Третий аспект Бога как премудрого и благого Творца открывается Владимиру в созерцании природы. В отрывке, в котором многие историки усматривали влияние «Шестоднева» святого Василия Великого (хотя он ближе к Прологу «Шестоднева» Иоанна, экзарха Болгарского), можно найти также и отзвуки поэзии псалмов. Все же и здесь Владимир говорит в основном от себя или выражая русское национальное восприятие религиозной ценности природы. Здесь его стиль достигает вершины поэтического вдохновения:
«Ибо кто не восхвалит и не прославит силу Твою и Твоих великих чудес и благ, устроенных на этом свете: как небо устроено, или как солнце, или как луна, или как звезды, и тьма, и свет, и земля на водах положена, Господи, Твоим промыслом! Звери различные, и птицы, и рыбы украшены Твоим промыслом, Господи! И этому чуду подивимся, как из праха создал человека, как разнообразны человеческие лица; если и всех людей собрать, не у всех один облик, но каждый имеет свой облик лица, по Божьей мудрости. И тому подивимся, как птицы небесные из рая идут, и прежде всего в наши руки, и не поселяются в одной стране, но и сильные и слабые идут по всем землям, по Божьему повелению, чтобы наполнились леса и поля. Все же это дал Бог на пользу людям, в пищу и на радость… И те же птицы небесные умудрены Тобою, Господи: когда повелишь, то запоют и людей веселят; а когда не повелишь им, то и имея язык немеют».

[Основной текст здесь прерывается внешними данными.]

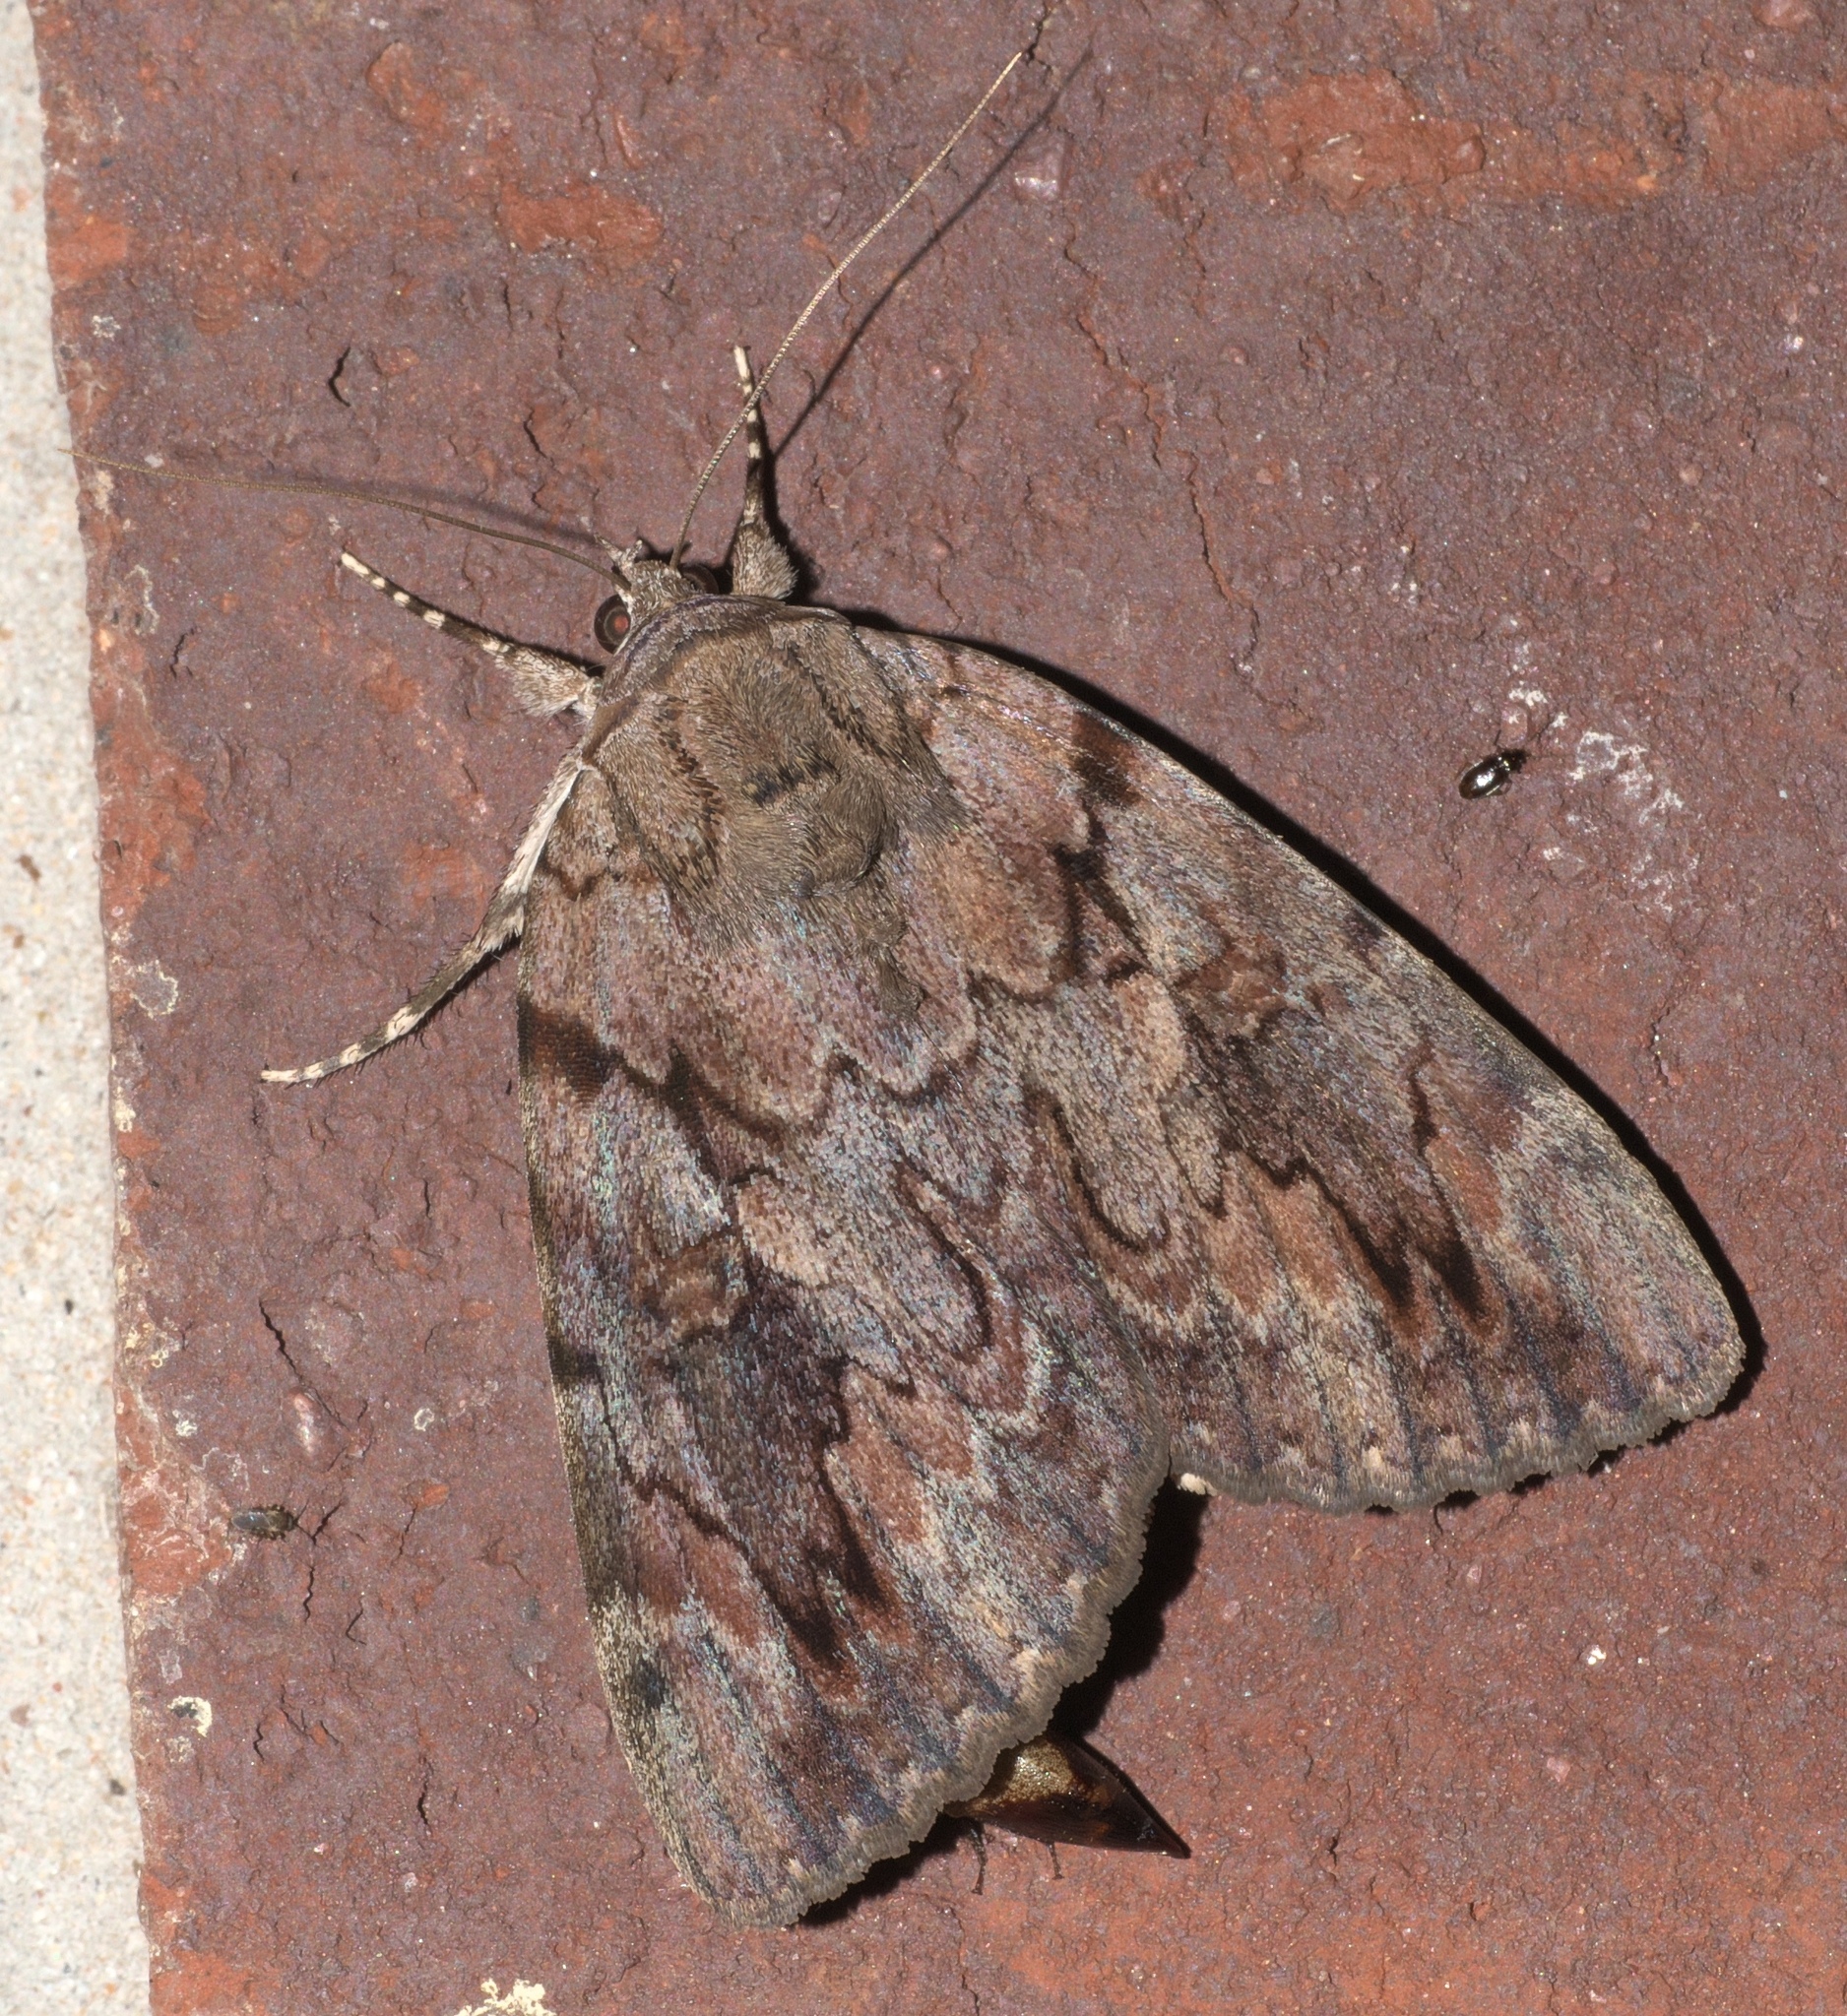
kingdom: Animalia
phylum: Arthropoda
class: Insecta
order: Lepidoptera
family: Erebidae
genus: Catocala
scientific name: Catocala agrippina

Разумеется, святой Василий Великий не имеет ничего общего с этим «натурфилософским» пассажем. Здесь скорее ощущается влияние древнеславянской мифологии. Славянское или русское восприятие природы смягчает суровый морализм еврейской религии, воспринятый Византией, придавая ему эстетические черты; вера приобретает оттенок эмоциональности и даже восторженности; это вера поющая, вера, приносящая плоды художественного творчества. У Владимира мы находим первые признаки этого чрезвычайно важного элемента русского религиозного чувства.
Бог, справедливый, благой и мудрый, не может внушать страх праведному человеку; и Владимир, хотя и говорит по привычке, в согласии с традицией, о страхе Божием, сам практически свободен от страха. Он не напоминает об аде и вечных муках и учит сыновей не бояться смерти, которую многие писатели–аскеты полагали в основание христианской этики: «Смерти, ведь, дети, не боясь, ни войны, ни зверя, дело исполняйте мужское, как вам Бог пошлет… никто из вас не может повредить себе или быть убитым, пока не будет от Бога повелено. А если случится от Бога смерть, то ни отец, ни мать, ни братья не могут вас отнять от нее, но если и хорошее дело — остерегаться самому, то Божие остережение лучше человеческого».
Для Владимира характерно, что он советует помнить о смерти не как об угрозе наказания, а как о лекарстве против жадности. Он обращает внимание не на трагизм смерти, а на смертность человека. Будучи смертным, человек не должен стремиться к накоплению богатств: «Смертны мы, сегодня живы, а завтра в гробу; все это, что Ты нам дал, не наше, но Твое, поручил нам это на немного дней».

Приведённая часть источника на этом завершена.